• **Action item**:
Scan the records for "множестве" and copy each line that contains it.

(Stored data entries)
=-=-=-=-=

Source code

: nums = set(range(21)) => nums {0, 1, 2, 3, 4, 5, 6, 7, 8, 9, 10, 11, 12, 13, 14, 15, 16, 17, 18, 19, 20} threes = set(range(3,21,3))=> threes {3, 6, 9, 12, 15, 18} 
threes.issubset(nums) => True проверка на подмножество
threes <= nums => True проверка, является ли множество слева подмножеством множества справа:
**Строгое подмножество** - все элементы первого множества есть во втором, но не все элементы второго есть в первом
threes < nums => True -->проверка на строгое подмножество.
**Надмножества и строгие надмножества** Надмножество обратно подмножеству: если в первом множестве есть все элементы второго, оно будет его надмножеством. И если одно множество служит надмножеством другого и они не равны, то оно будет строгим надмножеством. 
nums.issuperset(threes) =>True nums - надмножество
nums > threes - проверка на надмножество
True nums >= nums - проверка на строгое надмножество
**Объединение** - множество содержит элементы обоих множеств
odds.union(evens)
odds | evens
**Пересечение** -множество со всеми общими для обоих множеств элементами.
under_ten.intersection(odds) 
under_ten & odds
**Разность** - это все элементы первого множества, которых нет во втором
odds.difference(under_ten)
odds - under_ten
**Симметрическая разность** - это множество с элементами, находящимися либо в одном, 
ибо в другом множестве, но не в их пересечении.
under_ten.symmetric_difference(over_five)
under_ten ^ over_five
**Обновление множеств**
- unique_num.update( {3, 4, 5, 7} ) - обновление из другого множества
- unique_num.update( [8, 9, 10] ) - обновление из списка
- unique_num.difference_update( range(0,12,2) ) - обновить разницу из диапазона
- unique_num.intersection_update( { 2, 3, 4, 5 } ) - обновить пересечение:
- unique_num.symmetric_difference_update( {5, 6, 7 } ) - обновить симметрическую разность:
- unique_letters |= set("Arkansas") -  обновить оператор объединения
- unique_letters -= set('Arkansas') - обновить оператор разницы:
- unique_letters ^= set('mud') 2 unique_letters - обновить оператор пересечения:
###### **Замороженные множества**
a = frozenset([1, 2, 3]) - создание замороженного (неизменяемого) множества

=-=-=-=-=

• **Your solution**:
**Надмножества и строгие надмножества** Надмножество обратно подмножеству: если в первом множестве есть все элементы второго, оно будет его надмножеством. И если одно множество служит надмножеством другого и они не равны, то оно будет строгим надмножеством. 
ибо в другом множестве, но не в их пересечении.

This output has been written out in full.